Maybe for the same reason we believed, 30 years ago, that global cooling was the biggest threat: a matter of faith. "It is a cold fact: the Global Cooling presents humankind with the most important social, political, and adaptive challenge we have had to deal with for ten thousand years. Your stake in the decisions we make concerning it is of ultimate importance; the survival of ourselves, our children, our species," wrote Lowell Ponte in 1976.

Ball points out that he's already lived through two climate cycles: a cooling cycle from 1940 to 1980, and a warming cycle from 1980 to the present. He also says that it appears we are heading into a cooling cycle again.
A scientist makes certain assumptions and then produces a theory which is only as valid as the assumptions. The theory of Global Warming assumes that CO2 is an atmospheric greenhouse gas and as it increases temperatures rise. It was then theorized that since humans were producing more CO2 than before, the temperature would inevitably rise. The theory was accepted before testing had started, and effectively became a law.

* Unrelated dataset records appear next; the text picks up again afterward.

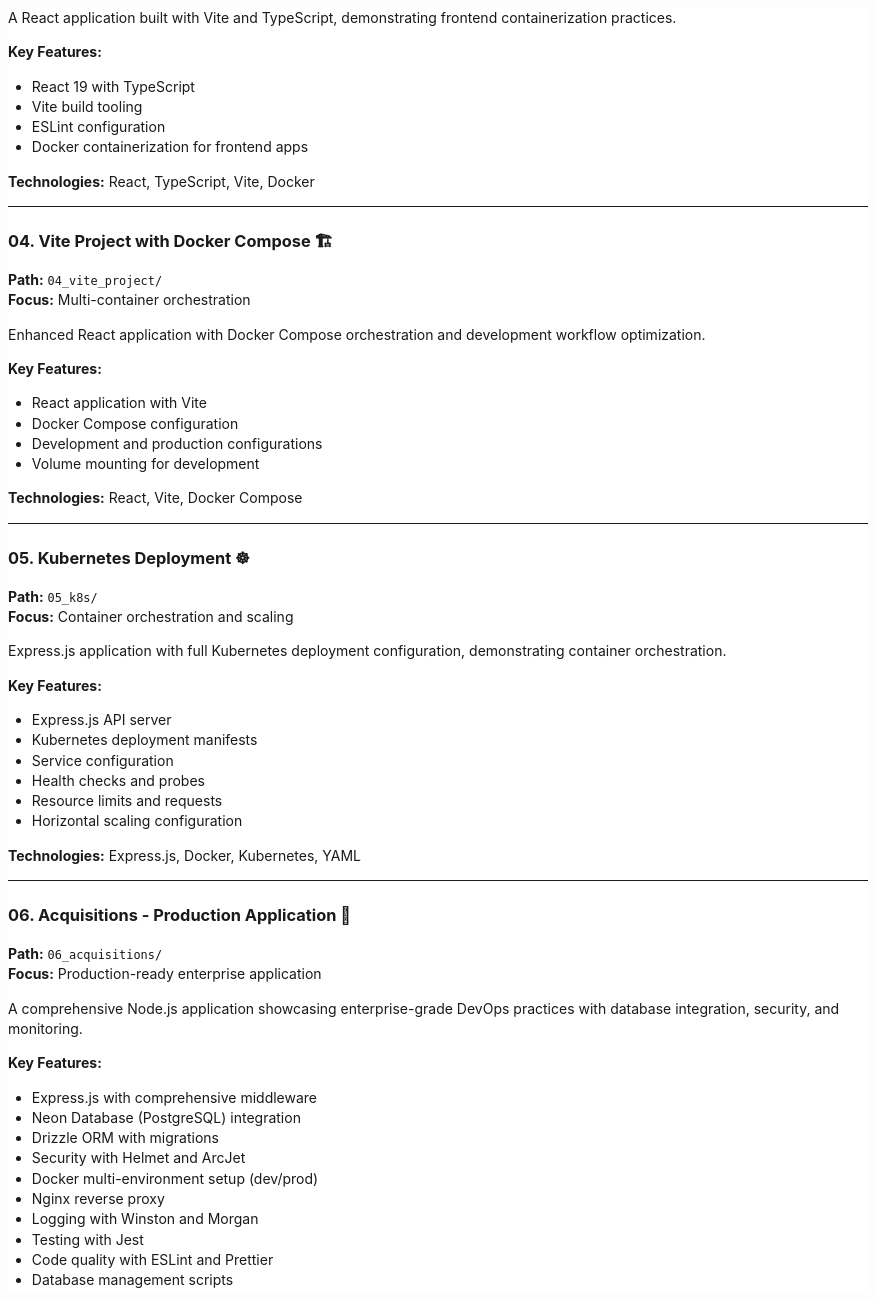 A React application built with Vite and TypeScript, demonstrating frontend containerization practices.

**Key Features:**
- React 19 with TypeScript
- Vite build tooling
- ESLint configuration
- Docker containerization for frontend apps

**Technologies:** React, TypeScript, Vite, Docker

---

### 04. Vite Project with Docker Compose 🏗️
**Path:** `04_vite_project/`  
**Focus:** Multi-container orchestration

Enhanced React application with Docker Compose orchestration and development workflow optimization.

**Key Features:**
- React application with Vite
- Docker Compose configuration
- Development and production configurations
- Volume mounting for development

**Technologies:** React, Vite, Docker Compose

---

### 05. Kubernetes Deployment ☸️
**Path:** `05_k8s/`  
**Focus:** Container orchestration and scaling

Express.js application with full Kubernetes deployment configuration, demonstrating container orchestration.

**Key Features:**
- Express.js API server
- Kubernetes deployment manifests
- Service configuration
- Health checks and probes
- Resource limits and requests
- Horizontal scaling configuration

**Technologies:** Express.js, Docker, Kubernetes, YAML

---

### 06. Acquisitions - Production Application 🏢
**Path:** `06_acquisitions/`  
**Focus:** Production-ready enterprise application

A comprehensive Node.js application showcasing enterprise-grade DevOps practices with database integration, security, and monitoring.

**Key Features:**
- Express.js with comprehensive middleware
- Neon Database (PostgreSQL) integration
- Drizzle ORM with migrations
- Security with Helmet and ArcJet
- Docker multi-environment setup (dev/prod)
- Nginx reverse proxy
- Logging with Winston and Morgan
- Testing with Jest
- Code quality with ESLint and Prettier
- Database management scripts
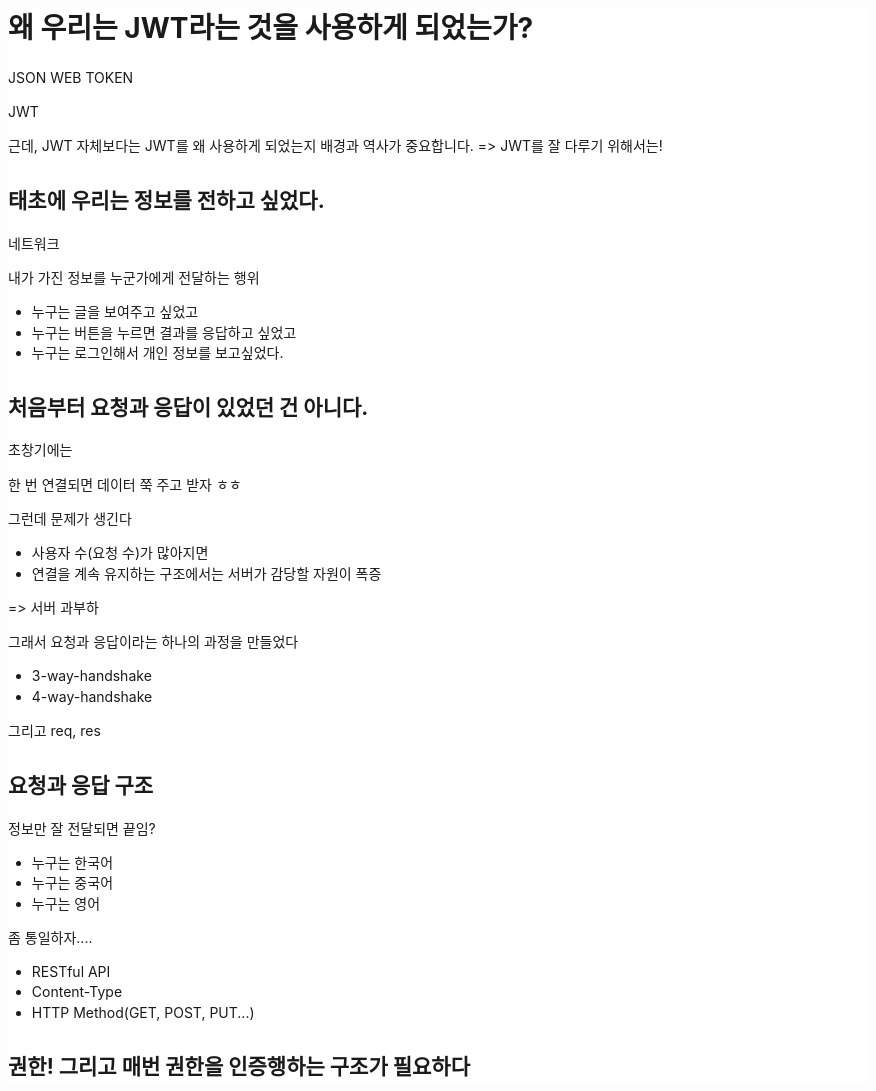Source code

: # 왜 우리는 JWT라는 것을 사용하게 되었는가?

JSON WEB TOKEN

JWT

근데, JWT 자체보다는
JWT를 왜 사용하게 되었는지 배경과 역사가 중요합니다.
=> JWT를 잘 다루기 위해서는!

## 태초에 우리는 정보를 전하고 싶었다.

네트워크 

내가 가진 정보를 누군가에게 전달하는 행위

- 누구는 글을 보여주고 싶었고
- 누구는 버튼을 누르면 결과를 응답하고 싶었고
- 누구는 로그인해서 개인 정보를 보고싶었다.

## 처음부터 요청과 응답이 있었던 건 아니다.

초창기에는

한 번 연결되면 데이터 쭉 주고 받자 ㅎㅎ

그런데 문제가 생긴다

- 사용자 수(요청 수)가 많아지면
- 연결을 계속 유지하는 구조에서는 서버가 감당할 자원이 폭증

=> 서버 과부하

그래서 요청과 응답이라는 하나의 과정을 만들었다

- 3-way-handshake
- 4-way-handshake

그리고 req, res

## 요청과 응답 구조

정보만 잘 전달되면 끝임?

- 누구는 한국어
- 누구는 중국어
- 누구는 영어

좀 통일하자....

- RESTful API
- Content-Type
- HTTP Method(GET, POST, PUT...)

## 권한! 그리고 매번 권한을 인증행하는 구조가 필요하다
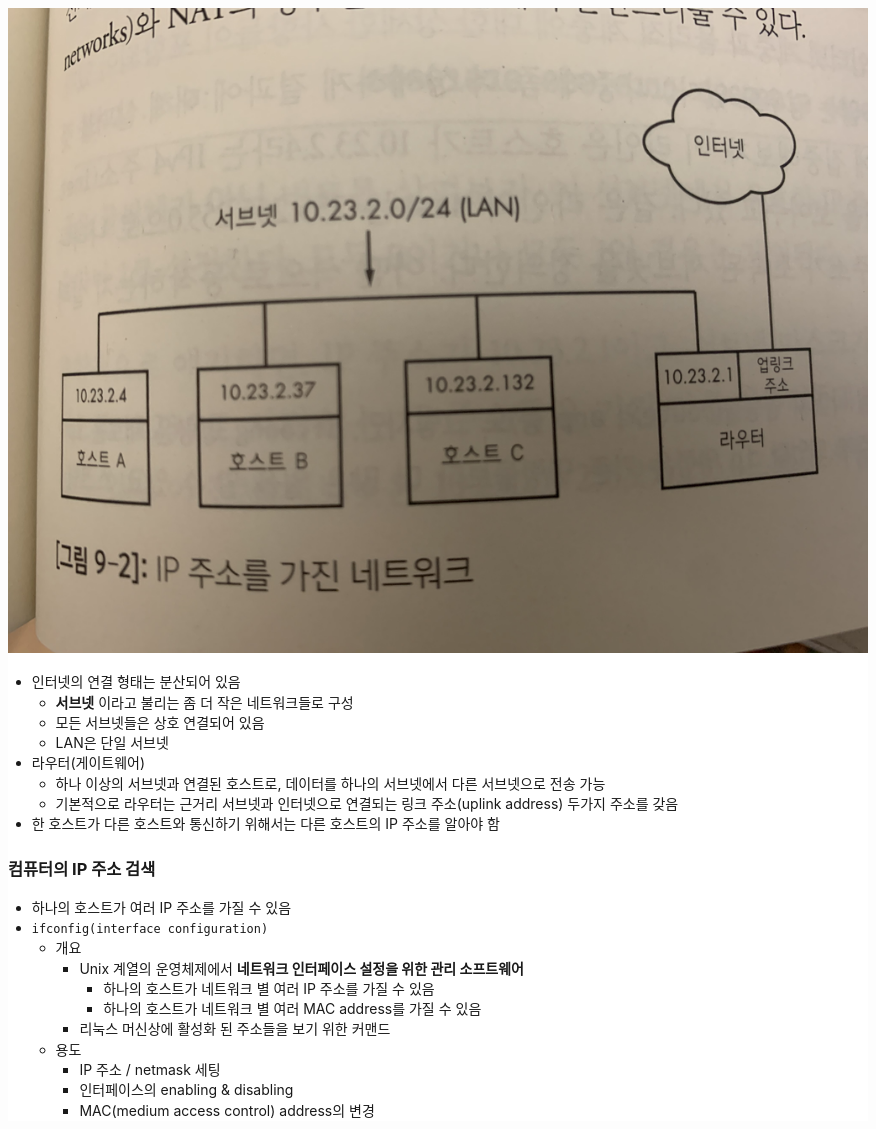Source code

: ![](./images/subnet_example1.jpeg)

- 인터넷의 연결 형태는 분산되어 있음
  - **서브넷** 이라고 불리는 좀 더 작은 네트워크들로 구성
  - 모든 서브넷들은 상호 연결되어 있음
  - LAN은 단일 서브넷
- 라우터(게이트웨어)
  - 하나 이상의 서브넷과 연결된 호스트로, 데이터를 하나의 서브넷에서 다른 서브넷으로 전송 가능
  - 기본적으로 라우터는 근거리 서브넷과 인터넷으로 연결되는 링크 주소(uplink address) 두가지 주소를 갖음
- 한 호스트가 다른 호스트와 통신하기 위해서는 다른 호스트의 IP 주소를 알아야 함

### 컴퓨터의 IP 주소 검색

- 하나의 호스트가 여러 IP 주소를 가질 수 있음
- `ifconfig(interface configuration)`
  - 개요
    - Unix 계열의 운영체제에서 **네트워크 인터페이스 설정을 위한 관리 소프트웨어**
      - 하나의 호스트가 네트워크 별 여러 IP 주소를 가질 수 있음
      - 하나의 호스트가 네트워크 별 여러 MAC address를 가질 수 있음
    - 리눅스 머신상에 활성화 된 주소들을 보기 위한 커맨드
  - 용도
    - IP 주소 / netmask 세팅
    - 인터페이스의 enabling & disabling
    - MAC(medium access control) address의 변경
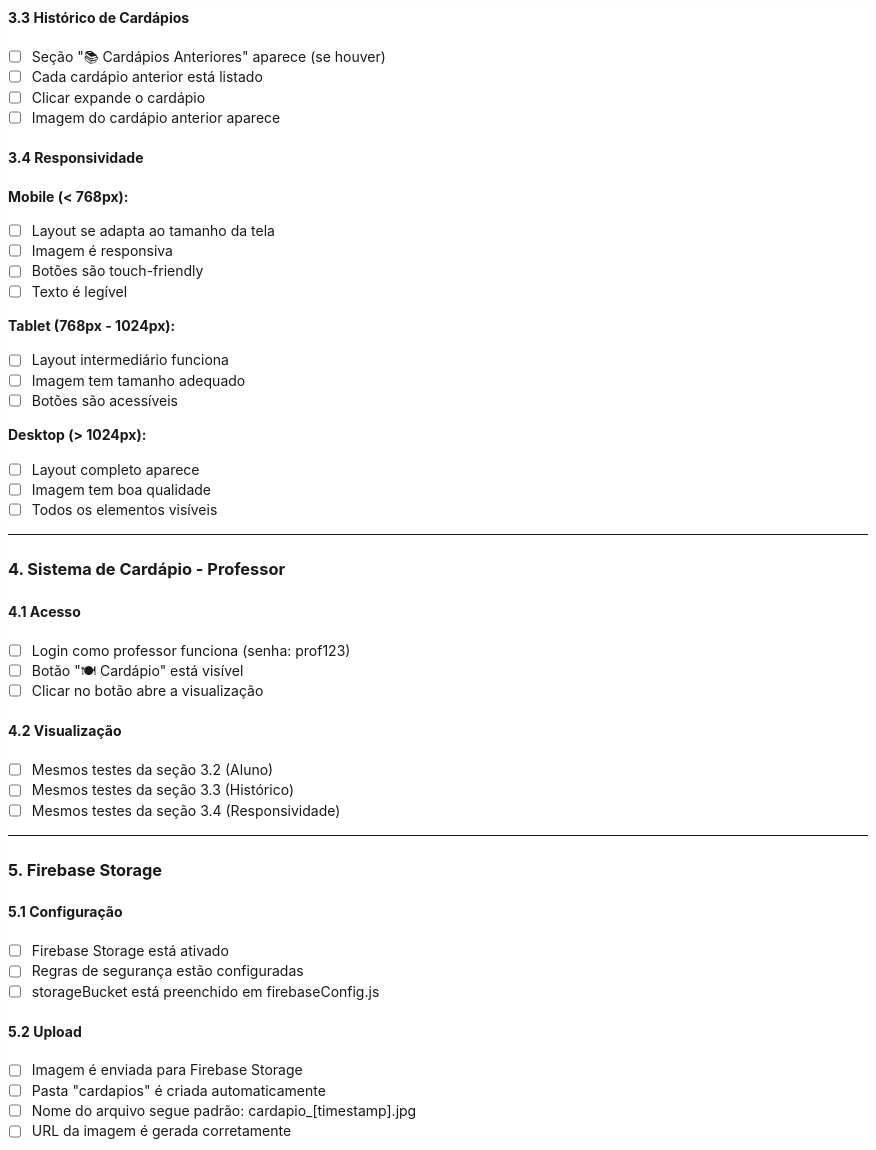 #### 3.3 Histórico de Cardápios
- [ ] Seção "📚 Cardápios Anteriores" aparece (se houver)
- [ ] Cada cardápio anterior está listado
- [ ] Clicar expande o cardápio
- [ ] Imagem do cardápio anterior aparece

#### 3.4 Responsividade

**Mobile (< 768px):**
- [ ] Layout se adapta ao tamanho da tela
- [ ] Imagem é responsiva
- [ ] Botões são touch-friendly
- [ ] Texto é legível

**Tablet (768px - 1024px):**
- [ ] Layout intermediário funciona
- [ ] Imagem tem tamanho adequado
- [ ] Botões são acessíveis

**Desktop (> 1024px):**
- [ ] Layout completo aparece
- [ ] Imagem tem boa qualidade
- [ ] Todos os elementos visíveis

---

### 4. Sistema de Cardápio - Professor

#### 4.1 Acesso
- [ ] Login como professor funciona (senha: prof123)
- [ ] Botão "🍽️ Cardápio" está visível
- [ ] Clicar no botão abre a visualização

#### 4.2 Visualização
- [ ] Mesmos testes da seção 3.2 (Aluno)
- [ ] Mesmos testes da seção 3.3 (Histórico)
- [ ] Mesmos testes da seção 3.4 (Responsividade)

---

### 5. Firebase Storage

#### 5.1 Configuração
- [ ] Firebase Storage está ativado
- [ ] Regras de segurança estão configuradas
- [ ] storageBucket está preenchido em firebaseConfig.js

#### 5.2 Upload
- [ ] Imagem é enviada para Firebase Storage
- [ ] Pasta "cardapios" é criada automaticamente
- [ ] Nome do arquivo segue padrão: cardapio_[timestamp].jpg
- [ ] URL da imagem é gerada corretamente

As (Richard) Lindzen (atmospheric physicist and a professor of meteorology at MIT) said many years ago: "the consensus was reached before the research had even begun." Now, any scientist who dares to question the prevailing wisdom is marginalized and called a sceptic, when in fact they are simply being good scientists. This has reached frightening levels with these scientists now being called climate change denier with all the holocaust connotations of that word. The normal scientific method is effectively being thwarted.

The agenda is driven by governments looking for particular answers and by extremist groups.